Render all of the lines below as a numbered list, omitting any blank lines.

Data entries
========

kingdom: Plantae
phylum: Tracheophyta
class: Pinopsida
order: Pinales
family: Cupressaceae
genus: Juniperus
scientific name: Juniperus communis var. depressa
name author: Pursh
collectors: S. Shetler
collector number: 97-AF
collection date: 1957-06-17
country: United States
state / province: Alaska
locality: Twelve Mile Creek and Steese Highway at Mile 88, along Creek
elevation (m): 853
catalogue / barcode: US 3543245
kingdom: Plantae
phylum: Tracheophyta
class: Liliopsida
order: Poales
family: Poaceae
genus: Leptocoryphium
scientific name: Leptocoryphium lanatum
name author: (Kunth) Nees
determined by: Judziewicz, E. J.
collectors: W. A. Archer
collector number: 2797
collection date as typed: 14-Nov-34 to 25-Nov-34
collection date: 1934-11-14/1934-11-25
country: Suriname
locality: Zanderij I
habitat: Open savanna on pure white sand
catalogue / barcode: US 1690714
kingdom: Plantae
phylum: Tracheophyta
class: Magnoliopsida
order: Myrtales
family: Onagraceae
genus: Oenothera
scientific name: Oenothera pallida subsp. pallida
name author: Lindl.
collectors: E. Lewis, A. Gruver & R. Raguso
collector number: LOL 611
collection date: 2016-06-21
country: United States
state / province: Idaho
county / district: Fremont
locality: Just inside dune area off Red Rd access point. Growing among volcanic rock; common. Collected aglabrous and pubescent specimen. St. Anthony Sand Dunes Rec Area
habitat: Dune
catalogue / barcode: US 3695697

========

= Solved problem =
1. kingdom: Plantae
2. phylum: Tracheophyta
3. class: Pinopsida
4. order: Pinales
5. family: Cupressaceae
6. genus: Juniperus
7. scientific name: Juniperus communis var. depressa
8. name author: Pursh
9. collectors: S. Shetler
10. collector number: 97-AF
11. collection date: 1957-06-17
12. country: United States
13. state / province: Alaska
14. locality: Twelve Mile Creek and Steese Highway at Mile 88, along Creek
15. elevation (m): 853
16. catalogue / barcode: US 3543245
17. kingdom: Plantae
18. phylum: Tracheophyta
19. class: Liliopsida
20. order: Poales
21. family: Poaceae
22. genus: Leptocoryphium
23. scientific name: Leptocoryphium lanatum
24. name author: (Kunth) Nees
25. determined by: Judziewicz, E. J.
26. collectors: W. A. Archer
27. collector number: 2797
28. collection date as typed: 14-Nov-34 to 25-Nov-34
29. collection date: 1934-11-14/1934-11-25
30. country: Suriname
31. locality: Zanderij I
32. habitat: Open savanna on pure white sand
33. catalogue / barcode: US 1690714
34. kingdom: Plantae
35. phylum: Tracheophyta
36. class: Magnoliopsida
37. order: Myrtales
38. family: Onagraceae
39. genus: Oenothera
40. scientific name: Oenothera pallida subsp. pallida
41. name author: Lindl.
42. collectors: E. Lewis, A. Gruver & R. Raguso
43. collector number: LOL 611
44. collection date: 2016-06-21
45. country: United States
46. state / province: Idaho
47. county / district: Fremont
48. locality: Just inside dune area off Red Rd access point. Growing among volcanic rock; common. Collected aglabrous and pubescent specimen. St. Anthony Sand Dunes Rec Area
49. habitat: Dune
50. catalogue / barcode: US 3695697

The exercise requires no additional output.